I get very annoyed when I'm looking for something that should be listed, but instead it tries to search for it in Edge (or now copilot).
I have never wanted to use the device search as a way to search the web.
edit: There's a recent question about it, and the solution was to edit the registry with a new value. That is not something I would feel comfortable walking someone through:
https://answers.microsoft.com/en-us/windows/forum/all/how-to-disable-search-the-web-completley-in/ea22410a-3031-487f-b5de-5a0113d656c5
I love that when in Linux a solution suggest to write into the terminal a verb and a noun, some people panic, get angry, lashes out, declares Linux unfriendly to users, etc. But somehow on Windows it was normalized that some stuff requires editing the registry, an arcane and ancient binary tree mess were stuff can only be found by recalling cryptic runes and nonsensical strings of numbers and letters, inconsistent naming, repetitive nomenclature with an eccentric GUI. And everyone just accepts that as a perfectly normal suggestion in detriment to Linux's terminal.

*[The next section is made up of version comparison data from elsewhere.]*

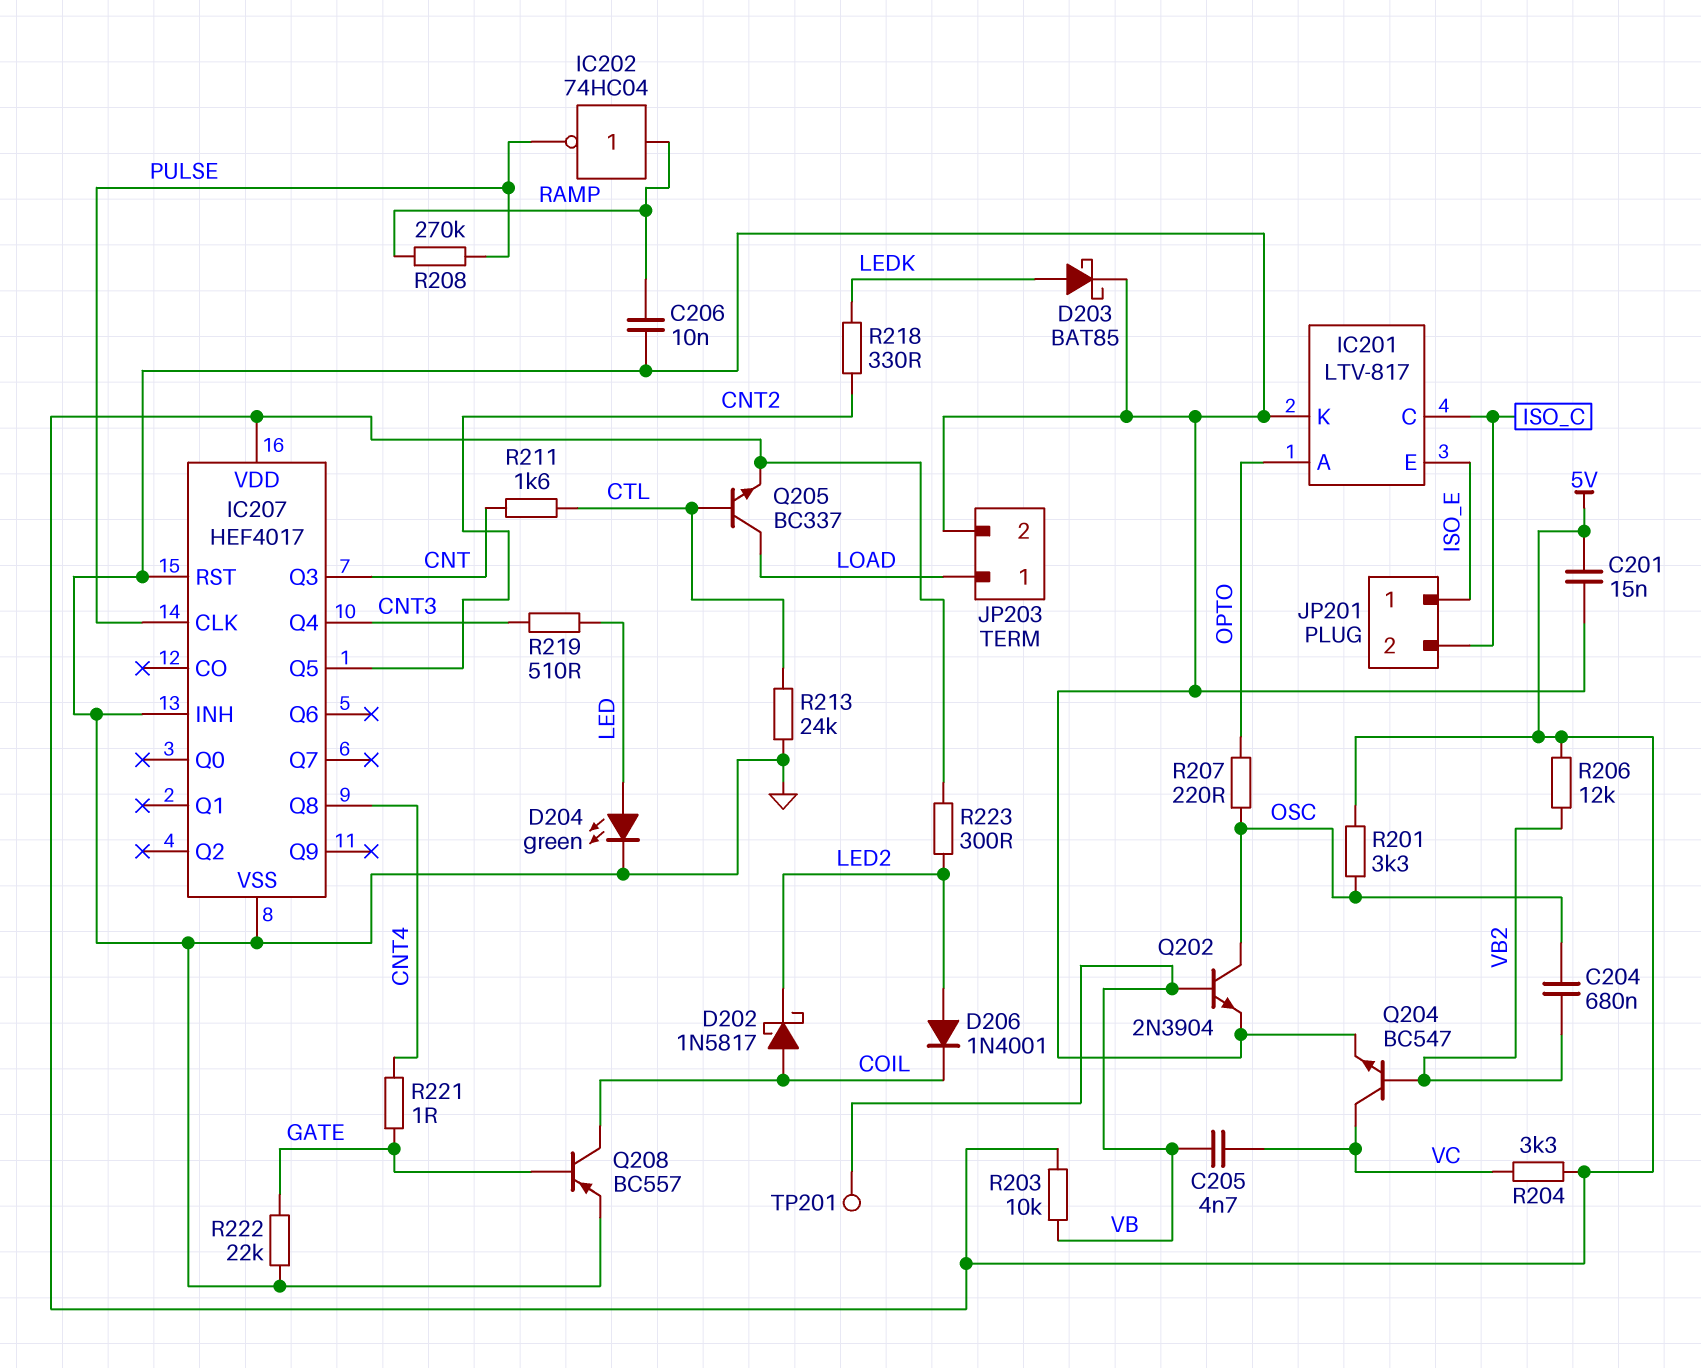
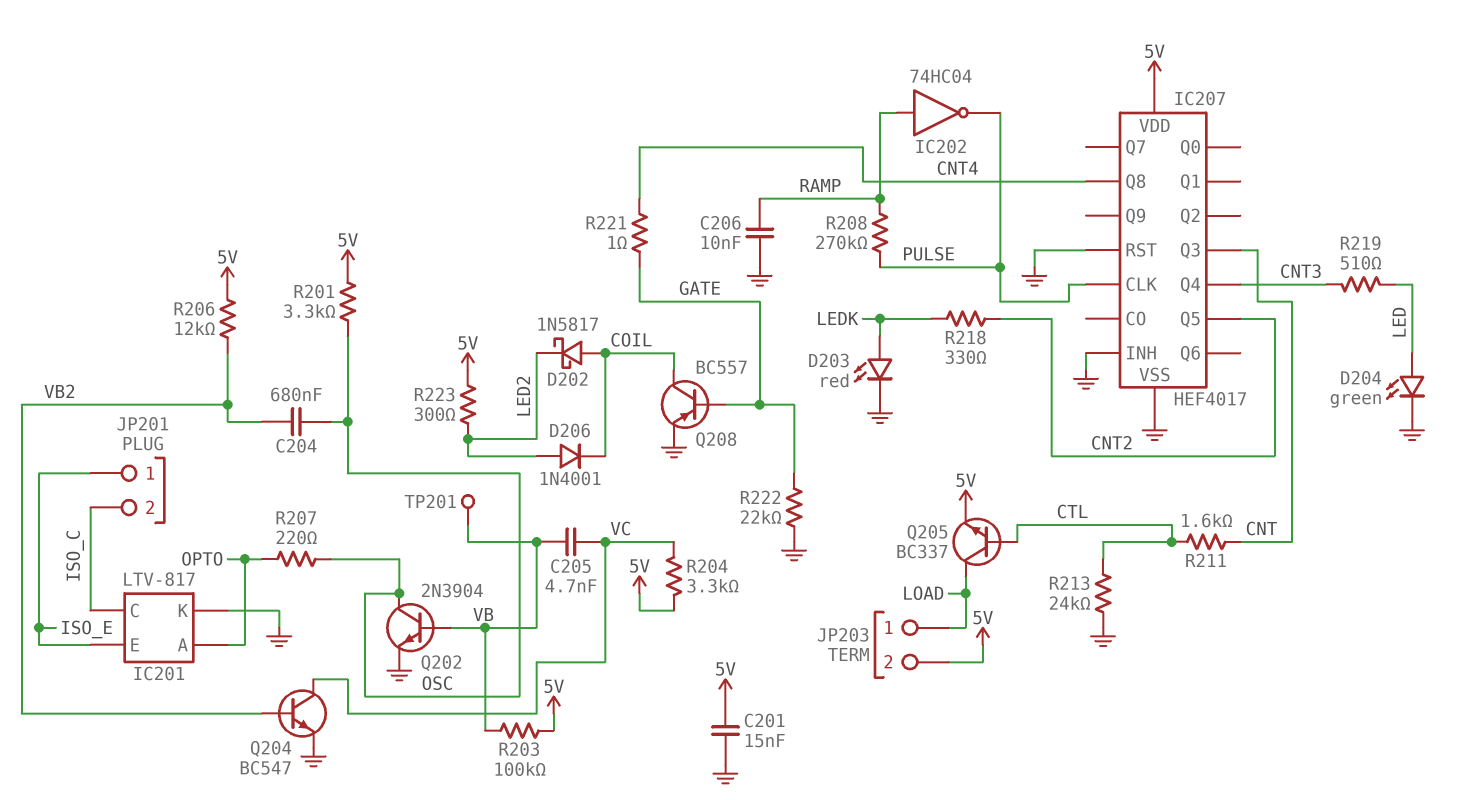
D203: schottky BAT85 (A LEDK, K GND) -> LED red (A LEDK, K GND)
JP203 pin 2: GND -> 5V
R203: 10k (5V, VB) -> 100k (5V, VB)

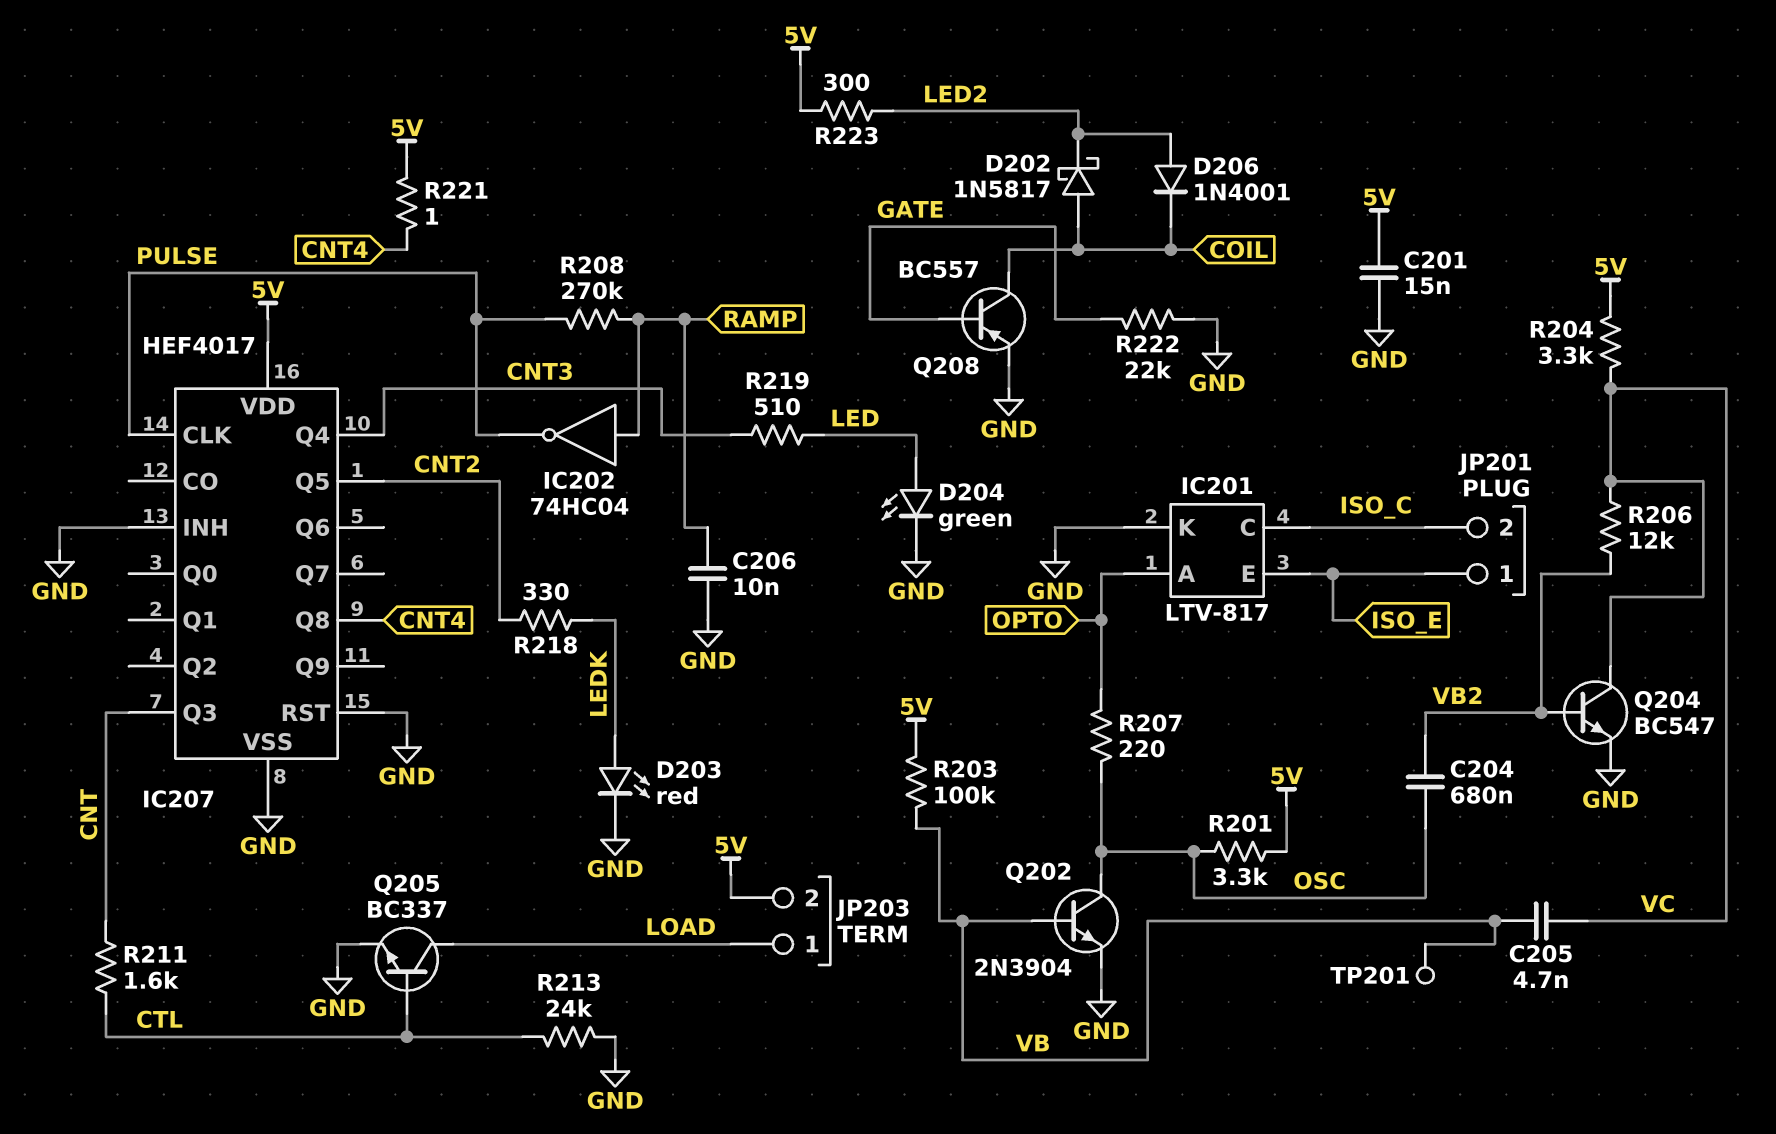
Q205: NPN BC337 (B CTL, C LOAD, E 5V) -> NPN BC337 (B CTL, C LOAD, E GND)
R206: 12k (5V, VB2) -> 12k (VB2, VC)
R221: 1 (CNT4, GATE) -> 1 (5V, CNT4)

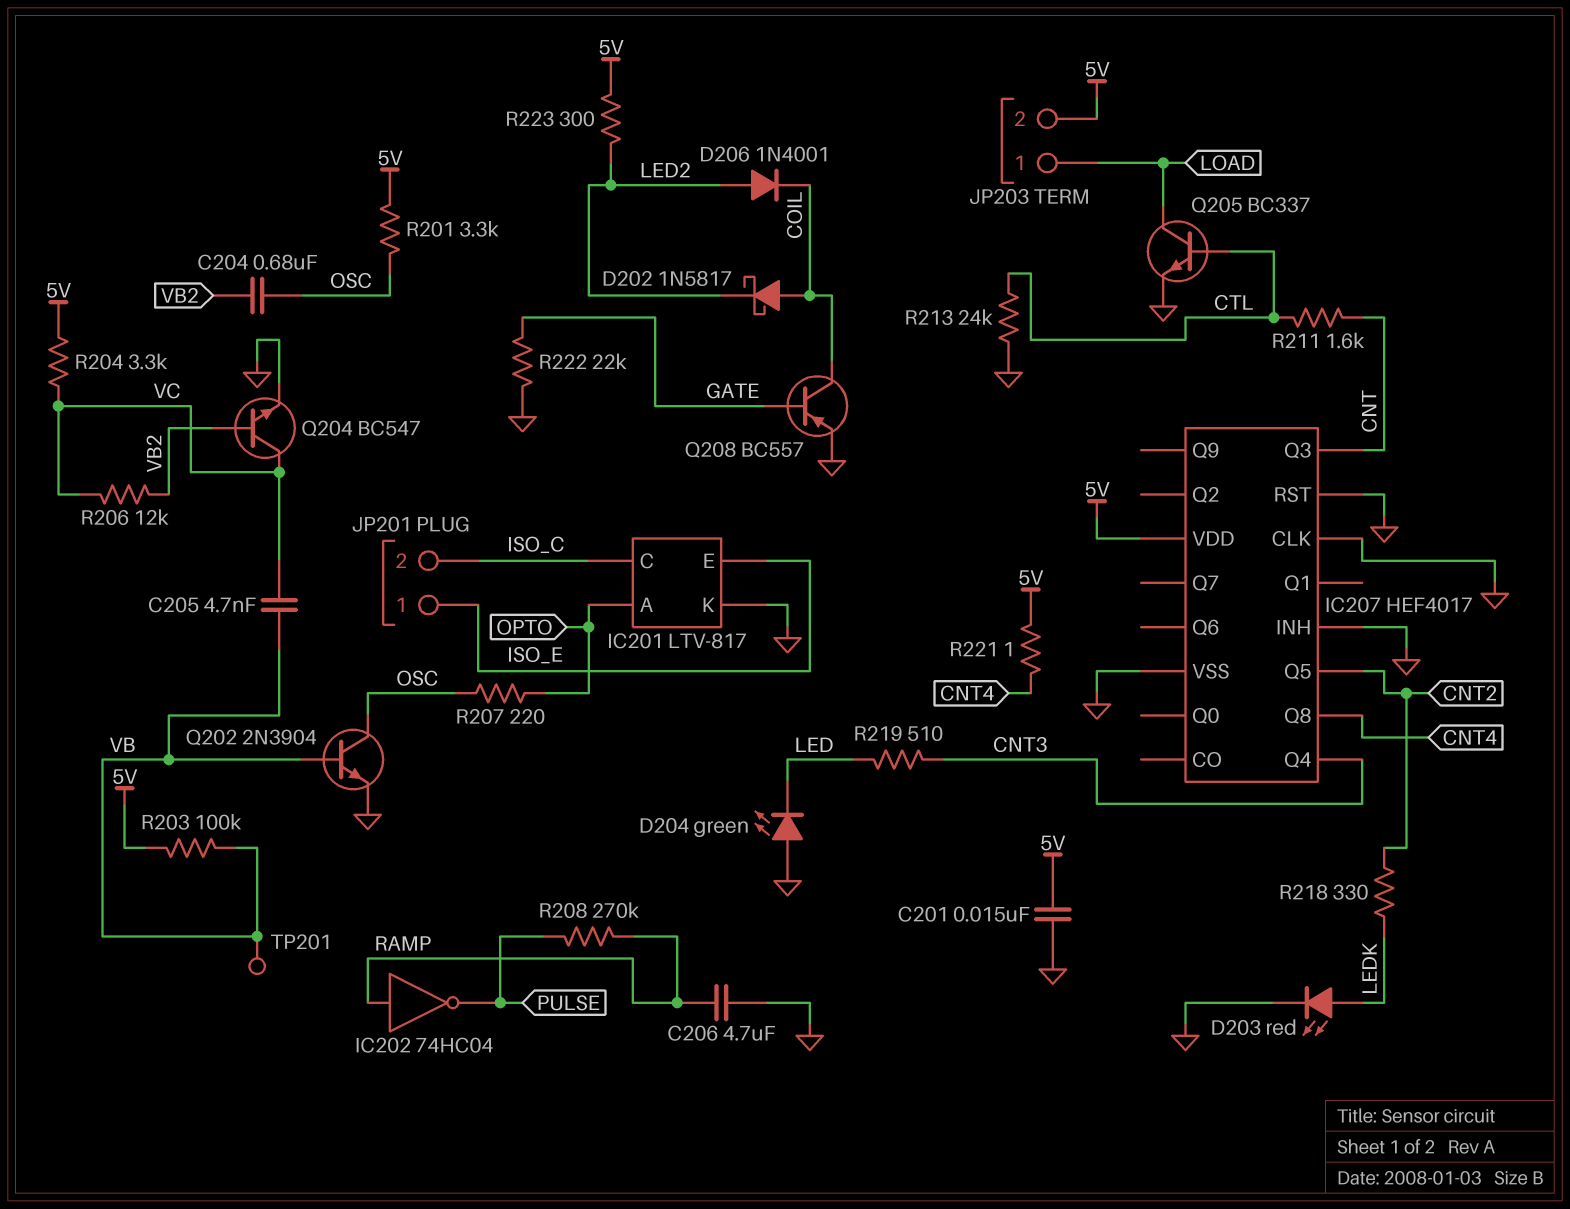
C206: 10nF (GND, RAMP) -> 4.7uF (GND, RAMP)
D204: LED green (A LED, K GND) -> LED green (A GND, K LED)
IC207 pin CLK: PULSE -> GND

People lashing out about Linux terminal commands and people editing their own Windows registry entries are not the same people, lmao
A regular Windows user being instructed to enter the registry would have a stroke and shit their pants when opening regedit, and those users would never have found the tech support thread instructing them to change a registry key in the first place. Someone who already knows about but is uncomfortable editing reg keys may fall into the group you're describing, but they would probably have an identical discomfort about regedit or about unknown terminal commands. Someone who is comfortable editing reg keys already has a Linux install on their home machine.